Personal information
- Full name: Fahad Mansour Fahad Al-Obaid
- Date of birth: November 3, 1992 (age 33)
- Place of birth: Saudi Arabia
- Height: 1.81 m (5 ft 11 in)
- Position: Left back

Youth career
- Sdoos

Senior career*
- Years: Team / Apps / (Gls)
- 2013–2019: Sdoos
- 2019–2021: Al-Mujazzal
- 2021–2024: Al-Hazem / 49 / (0)
- 2024–2026: Al-Diriyah

= Fahad Al-Obaid =

Saudi Arabian footballer

Fahad Al-Obaid (فهد العبيد; born 3 November 1992) is a Saudi Arabian professional footballer who plays as a left back.

==Career==
Al-Obaid started out his career at Sdoos.

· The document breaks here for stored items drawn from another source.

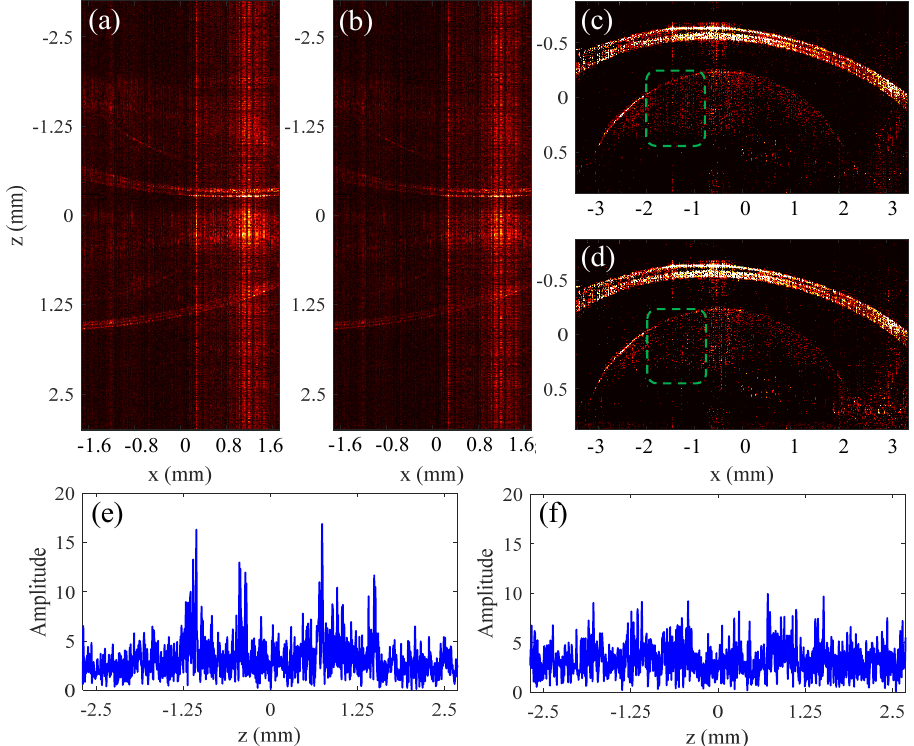
Figure 7. Experiment results of a fish eye. The results in ( a , c , e ) are obtained using 35% spectral data, and the results in ( b , d , f ) are obtained using 25% spectral data.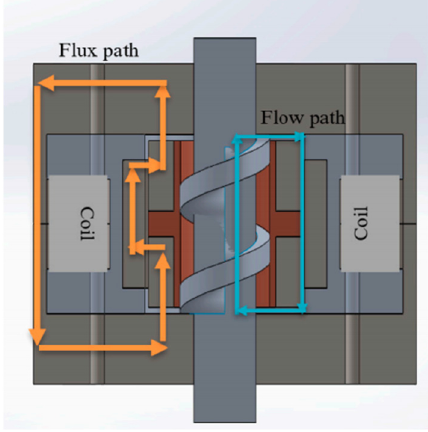
Figure 5. Spiral flow rotating MRD [40,41].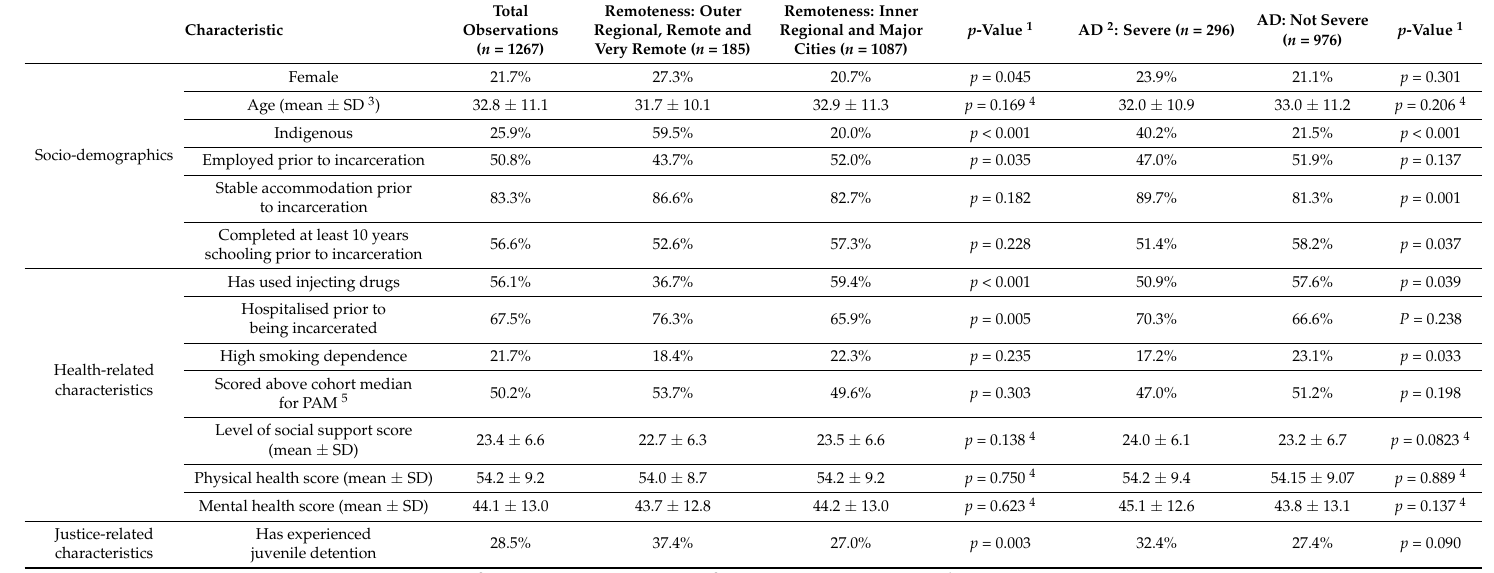
Table 1. Characteristics of the sample at baseline, according to remoteness and area disadvantage.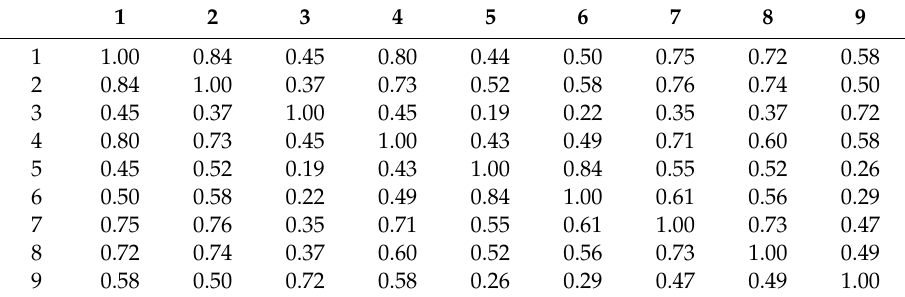
Table 8. Fuzzy similarity matrix.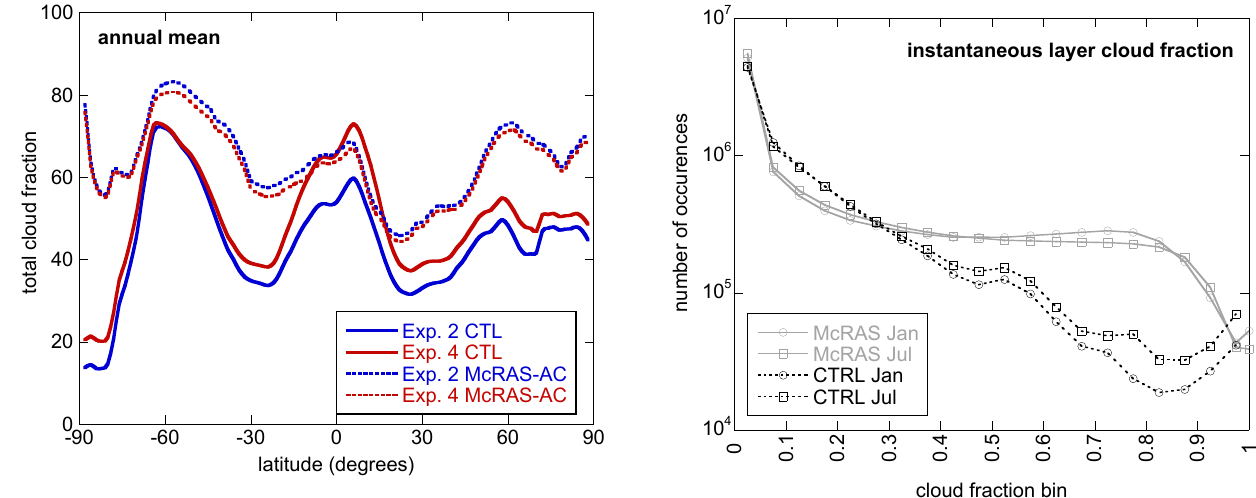
Fig. 11. Frequency distributions of twice-daily sampled instanta- neous layer cloud fraction during January and July within the period of our runs. The cloud fraction bins are 0.05 wide, with a separate bin for completely overcast conditions. The first bin does not in- clude clear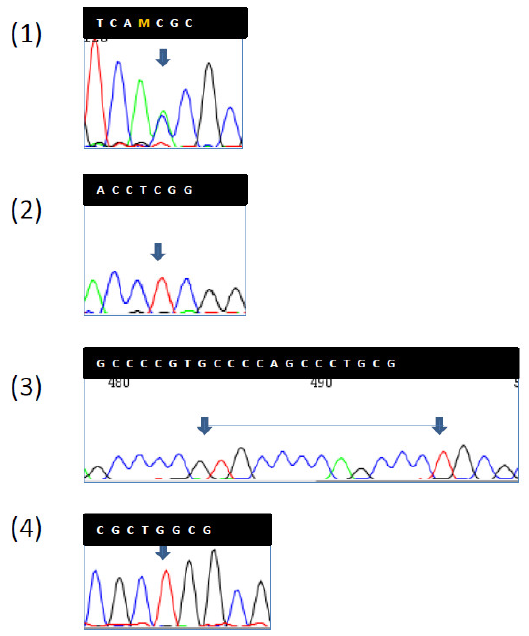
Figure 3. Four germline mutations, one of uncertain significance and three presumably benign were found in the CDH1 gene. Sequence chromatograms. ( 1 ) mutation of uncertain significance located in the promoter region of the E-cadherin CDH1 gene (rs16260 C/A); ( 2 ) mutation located in the intron 1 (rs3743674 T/T); ( 3 ) insertion located in the intron 1 (rs74406246 ins); ( 4 ) mutation located in the codon 13 (rs2076 T/T).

On 22 January 2019, Al-Obaid joined Al-Mujazzal. On 7 February 2021, Al-Obaid joined Al-Hazem. In his first season at the club he made 11 appearances as Al-Hazem were crowned champions of the MS League. On 12 September 2021, Al-Obaid made his Pro League debut in the 0–2 defeat against Al-Shabab. On 25 July 2024, Al-Obaid joined Al-Diriyah.